**Excerpt to read:**
[Start]

While I thoroughly enjoyed the film’s laid back nature and the live performances featured throughout 101, I wouldn’t say that it made me a Depeche Mode fan, unfortunately.  I very much enjoyed a handful of songs and respect the fact that they were able to pack more than 60,000 rabid fans into the Rose Bowl, but unfortunately 80’s new wave and synthpop just isn’t my cup of tea.  Performances of “Strangelove”, “Everything Counts”, and the famous “Just Can’t Get Enough” were highlights in the film.  On top of terrific live performances and focus on the massive live gate in attendance at the Rose Bowl, Pennebaker has a knack for documenting what other filmmakers would consider mundane.  We are treated to band managers and crew discussing t-shirt bills, the live attendance numbers, arguing about whether the Rose Bowl is appropriate for a live music show of such large scale, etc., all of which makes the documentary feel that much more important compared to other contemporary music/concert films.  While I’m not the biggest fan of Depeche Mode, I can absolutely appreciate what Pennebaker, Hegedus, and Dawkins were going for with 101, and I can say without a doubt that Depeche Mode fans will get a lot out of this. Recommended.

The War Room (1993)the-war-room-movie-poster-1993-1020198303

Directed by: D.A. Pennebaker and Chris Hegedus

Starring: Bill Clinton, George Stephanopoulos, James Carville, Hether Beckel, George H.W. Bush

If there’s any one subject that is more fascinating behind-the-scenes than music, politics is absolutely it.  In The War Room, D.A. Pennebaker and Chris Hegedus turn the camera to the New Hampshire Primary in the early 1990’s, specifically the campaign managers James Carville and George Stephanopoulos, who are looking to pull out a big win for hopeful Democratic nominee Bill Clinton.  The War Room allows the audience to take a backstage look at attacks on Bill Clinton’s character, specifically the Gennifer Flowers scandal, as well as the other side of things with the false “No new taxes” promise by then-President George H.W. Bush.  Pennebaker and Hegedus show a world rarely seen by the public, especially in the early 1990’s, a world where few people had access to computers, and even less had access to the internet as we know it today.  We see frustrations, campaigns, event planning and coordination, and most importantly we get to see people acting like people.  The War Room takes a look a few very important figures, and paints them as people, not politicians, not campaign managers, just normal, (mostly) lovable people.

[End]

**Written instruction 1:**
Edit the records from the start up to and including the line with "For every layout": replace "transcribe" with "copy out" and leave everything else unchanged. Return only those lines.

**Material:**
[Start]

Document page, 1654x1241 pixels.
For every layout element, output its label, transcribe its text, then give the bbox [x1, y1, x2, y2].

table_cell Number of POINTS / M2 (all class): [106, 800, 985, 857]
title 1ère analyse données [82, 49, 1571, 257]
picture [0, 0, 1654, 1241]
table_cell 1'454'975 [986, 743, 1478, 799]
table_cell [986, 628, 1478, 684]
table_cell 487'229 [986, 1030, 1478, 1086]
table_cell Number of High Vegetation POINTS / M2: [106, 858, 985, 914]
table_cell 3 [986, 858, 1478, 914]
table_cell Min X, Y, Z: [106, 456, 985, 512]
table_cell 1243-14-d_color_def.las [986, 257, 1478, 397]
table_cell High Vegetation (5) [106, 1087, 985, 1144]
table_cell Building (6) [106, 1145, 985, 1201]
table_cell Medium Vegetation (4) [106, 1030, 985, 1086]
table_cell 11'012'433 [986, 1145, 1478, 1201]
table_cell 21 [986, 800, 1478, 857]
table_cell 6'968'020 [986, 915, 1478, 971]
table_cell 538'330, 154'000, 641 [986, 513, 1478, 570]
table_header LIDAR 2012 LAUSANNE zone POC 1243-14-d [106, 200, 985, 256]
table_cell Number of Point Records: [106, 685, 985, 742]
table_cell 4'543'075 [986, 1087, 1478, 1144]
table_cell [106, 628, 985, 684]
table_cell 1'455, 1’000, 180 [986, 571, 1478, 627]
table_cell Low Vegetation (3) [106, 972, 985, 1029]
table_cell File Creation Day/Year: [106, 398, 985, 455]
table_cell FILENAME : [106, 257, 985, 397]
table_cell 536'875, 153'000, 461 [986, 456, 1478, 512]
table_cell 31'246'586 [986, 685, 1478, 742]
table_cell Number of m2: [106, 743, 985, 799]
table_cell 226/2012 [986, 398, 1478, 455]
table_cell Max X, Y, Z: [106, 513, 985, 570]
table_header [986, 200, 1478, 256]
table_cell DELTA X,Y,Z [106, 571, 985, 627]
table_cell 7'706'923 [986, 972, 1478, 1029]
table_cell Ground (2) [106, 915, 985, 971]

[End]

**Written instruction 2:**
Pick up the documentary film reviews where they stop and keep writing.

**Final result 1:**
Document page, 1654x1241 pixels.
For every layout element, output its label, copy out its text, then give the bbox [x1, y1, x2, y2].

**Final result 2:**
If you know anything about me at all, then it should come as no surprise for you that I absolutely adored The War Room.  This look at the behind-the-scenes marketing and coordination of a major American Primary is right up my alley in every possible sense.  Pennebaker and Hegedus manage to show tremendously important events in the 1992 Clinton Campaign, and yet everything is treated with the same weight and levity, whether it’s Gennifer Flowers claiming to have had a love affair with Senator Clinton, or whether it’s James Carville and George Stephanopoulos developing a rapport and joking with one another, and becoming excited and frustrated with certain revelations throughout the campaign.  The War Room is only ninety six minutes long, but I felt like I could have watched the events unfold for another ninety.  The time breezes by with the help of a razor sharp directorial eye from Pennebaker and Hegedus, lovable subjects in Clinton, Carville, and Stephanopoulos (as well as the entirety of the campaign office), and an inherently interesting and important topic in political campaigning.  Throughout the short run-time of The War Room, D.A. Pennebaker and Chris Hegedus manage to tick every box for me, making their Academy Award-nominated documentary one of their most personal and most important films, and easily my favorite documentary of the bunch. The War Room gets my highest recommendation.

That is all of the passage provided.